**TEKS YANG DIBERIKAN**
------------------------------------------------------------------------

Dengan kata lain, manusia dapat berusaha mengubah watak kejiwaan
pembawaan fitrahnya yang tidak baik menjadi baik. Manusia dapat
mempunyai khuluq yang bermacam-macam baik secara cepat maupun lambat.
Hal ini dapat dibuktikan pada perubahan-perubahan yang dialami anak
dalam masa pertumbuhannya dari satu keadaan kepada keadaan lain
sesuai dengan lingkungan yang mengelilinginya dan macam pendidikan
yang diperolehnya.3
Maskawaih menetapkan
kemungkinan manusia mengalami perubahan-perbahan khuluq, dan dari
segi inilah maka diperlukan adanya aturan-aturan syariat, diperlukan
adanya nasihat-nasihat dan berbagai macam ajaran tentang adab sopan
santun. Adanya itu semua memungkinkan semua manusia dengan akalnya
untuk memilih dan membedakan mana yang seharusya dilakukan dan mana
yang seharusnya ditinggalkan. Dari sini pula maskawaih memandang
penting arti pendidikan dan lingkungan bagi manusia dalam hubungannya
dengan pembinaan akhlaq.4
Berdasarkan ide
diatas secara tidak langsung ibnu maskawaih menolak pandangan
orang-orang Yunani yang menatakan bahwa tidak dapat berubah. Bagi
ibnu maskawaih yang tercela bias berubah menjadi akhlak yang terpuji
dengan jalan pendidika dan latihan-latihan. Pemikiran seperti ini
jelas sejalan dengan ajaran islam karena kandungan ajaran islam secra
eksplisit telah mengisyaratkan kerah ini dan pada hakikatnya syariat
agam bertujuan mengokohkan dan memperbaiki akhlak manusia. Kebenaran
ini jelas tidak bisa dibantah, sedangkan akhlak atau sifat bintang
saja bisa berubah dari liar menjadi jinak, apalagi akhlak manusia.5
- Mahabbah (Cinta)
Maskawaih memberikan
perhatian khusus kepda cinta sebagai salah satu unsur etika. Cinta
menurutnya ada dua macam yaitu, cinta kepada Allah dan cinta kepada
manusia terutama seorang murid kepada gurunya. Cinta yang tinggi
nilainya adalah cinta kepada Allah, tetapi cinta tipe ini hanya dapat
dicapai oleh sedikit orang. Cinta kepada sesama manusia ada persamaan
antara cinta anak kepada orang tua dan cinta murid kepada guru,
tetapi cinta murid kepda guru dipandang lebih mulia dan lebih
berperan. Guru dalah bapak rohani bagi murid-muridnya. Gurulah yang
mendidik murid-muridnya untuk dapat memiliki keutaman yang sempurna.

------------------------------------------------------------------------

**BAHAN YANG DIBERIKAN**
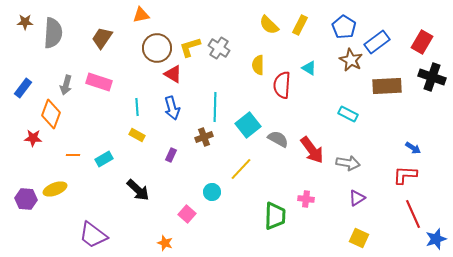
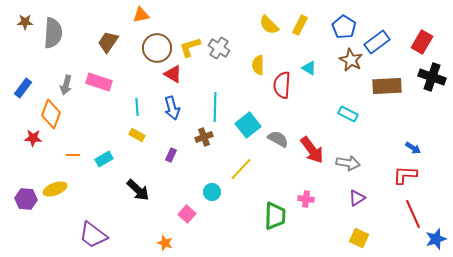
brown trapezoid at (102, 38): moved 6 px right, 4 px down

------------------------------------------------------------------------

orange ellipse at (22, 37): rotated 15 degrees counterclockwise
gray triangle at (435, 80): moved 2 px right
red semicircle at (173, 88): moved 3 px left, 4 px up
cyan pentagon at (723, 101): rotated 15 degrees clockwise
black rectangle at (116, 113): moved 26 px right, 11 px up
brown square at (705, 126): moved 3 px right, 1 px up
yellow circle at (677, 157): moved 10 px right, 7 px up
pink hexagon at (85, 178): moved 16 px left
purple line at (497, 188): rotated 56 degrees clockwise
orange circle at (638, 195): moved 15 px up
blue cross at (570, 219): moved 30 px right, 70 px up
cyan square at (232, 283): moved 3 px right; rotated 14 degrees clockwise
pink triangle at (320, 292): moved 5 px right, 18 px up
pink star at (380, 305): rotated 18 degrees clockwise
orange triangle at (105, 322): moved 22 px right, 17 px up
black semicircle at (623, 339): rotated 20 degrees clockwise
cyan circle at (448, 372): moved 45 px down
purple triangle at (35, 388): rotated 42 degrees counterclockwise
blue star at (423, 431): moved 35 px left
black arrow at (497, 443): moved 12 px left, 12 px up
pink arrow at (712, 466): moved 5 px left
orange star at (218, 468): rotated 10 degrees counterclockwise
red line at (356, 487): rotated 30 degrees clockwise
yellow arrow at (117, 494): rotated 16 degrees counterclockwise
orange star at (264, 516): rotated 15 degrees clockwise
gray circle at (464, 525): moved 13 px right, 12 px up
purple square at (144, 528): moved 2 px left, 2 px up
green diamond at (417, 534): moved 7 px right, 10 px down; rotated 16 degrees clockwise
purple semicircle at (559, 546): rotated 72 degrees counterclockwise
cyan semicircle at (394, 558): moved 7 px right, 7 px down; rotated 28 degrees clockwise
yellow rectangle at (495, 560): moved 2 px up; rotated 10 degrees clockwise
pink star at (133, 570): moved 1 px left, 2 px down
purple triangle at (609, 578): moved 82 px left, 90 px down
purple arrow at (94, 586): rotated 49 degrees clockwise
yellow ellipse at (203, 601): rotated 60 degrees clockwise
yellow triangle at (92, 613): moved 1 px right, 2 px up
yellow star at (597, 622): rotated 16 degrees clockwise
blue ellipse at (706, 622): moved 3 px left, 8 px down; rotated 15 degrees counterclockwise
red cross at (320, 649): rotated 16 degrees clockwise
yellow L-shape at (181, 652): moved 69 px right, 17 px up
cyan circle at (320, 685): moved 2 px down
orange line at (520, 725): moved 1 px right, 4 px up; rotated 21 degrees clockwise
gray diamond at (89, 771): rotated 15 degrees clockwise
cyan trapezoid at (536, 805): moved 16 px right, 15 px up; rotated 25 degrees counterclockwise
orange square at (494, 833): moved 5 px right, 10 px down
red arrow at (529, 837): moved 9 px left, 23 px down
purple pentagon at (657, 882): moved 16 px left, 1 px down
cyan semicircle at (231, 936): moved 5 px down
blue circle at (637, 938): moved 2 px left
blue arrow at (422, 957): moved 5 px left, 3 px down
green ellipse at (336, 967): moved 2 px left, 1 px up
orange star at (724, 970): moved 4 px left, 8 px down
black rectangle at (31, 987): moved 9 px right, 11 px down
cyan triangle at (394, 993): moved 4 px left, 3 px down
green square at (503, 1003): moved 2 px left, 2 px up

------------------------------------------------------------------------

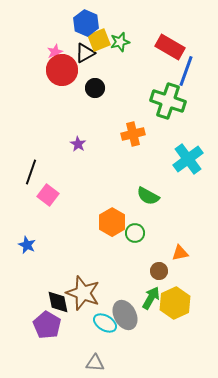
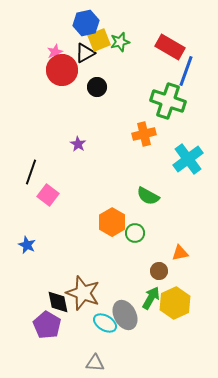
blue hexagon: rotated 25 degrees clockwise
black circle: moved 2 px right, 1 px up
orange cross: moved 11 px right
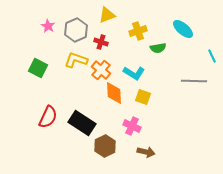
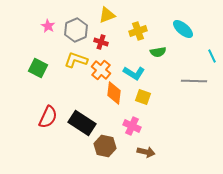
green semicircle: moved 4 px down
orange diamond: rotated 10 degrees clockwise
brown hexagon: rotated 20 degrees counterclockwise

------------------------------------------------------------------------

**DAFTAR TUGAS**
A - Tolong tentukan apakah setiap pernyataan berikut sesuai dengan teks tentang etika Maskawaih, lalu jawab ya atau tidak disertai kutipan kata-kata teks yang menentukannya. (i) Menurut Maskawaih, cinta kepada Allah adalah cinta yang tinggi nilainya. (ii) Menurut Maskawaih, cinta kepada Allah dapat dicapai oleh banyak orang. (iii) Maskawaih menganggap pendidikan dan lingkungan tidak penting bagi pembinaan akhlak.
B - Lanjutkan teks tentang etika Maskawaih mulai setelah kalimat terakhirnya.
Baris-baris di atas merupakan bahan tersendiri yang terpisah dari teks.

**JAWABAN**
A -
(i) Ya: "Cinta yang tinggi nilainya adalah cinta kepada Allah".
(ii) Tidak: "cinta tipe ini hanya dapat dicapai oleh sedikit orang".
(iii) Tidak: "maskawaih memandang penting arti pendidikan dan lingkungan bagi manusia".

B -
Kemuliaan guru terhadap muridnya ibarat kemuliaan rohani terhadap
jasmani.6
Mahabbah (Kecintaan)
Allah kepada hamba yang mencintai-Nya itu selanjutnya dapat mengambil
bentuk iradah dan rahmah Allah yang diberikan kepada hamba-Nya dalam
bentuk pahala dan nikmat yang melimpah. Mahabbah berbeda dengan
al-raghbah, karena mahabbah adalah cinta yang tanpa dibarengi dengan
harapan pada hal-hal yang bersifat duniawi, sedangkan al-raghbah
cinta yang disertai perasaan rakus, keinginan yang kuat dan ingin
mendapatkan sesuatu, walaupun harus mengorbankan segalanya.7
Objek cinta ada dua
yaitu, objek hewaniah dan objek spiritual. Objek hewaniah hanya
mengarahkan kepada kesenangan sesaat dan duniawiah saja, sementara
objek spiritual bersifat kebaikan yang berdimensi ilahiyah dan
ilmiah.8
- Pendidikan Akhlaq kepada Anak-anak
Maskawaih juga
menaruh perhatian besar terhadap pendidikan akhlaq pada anak-anak.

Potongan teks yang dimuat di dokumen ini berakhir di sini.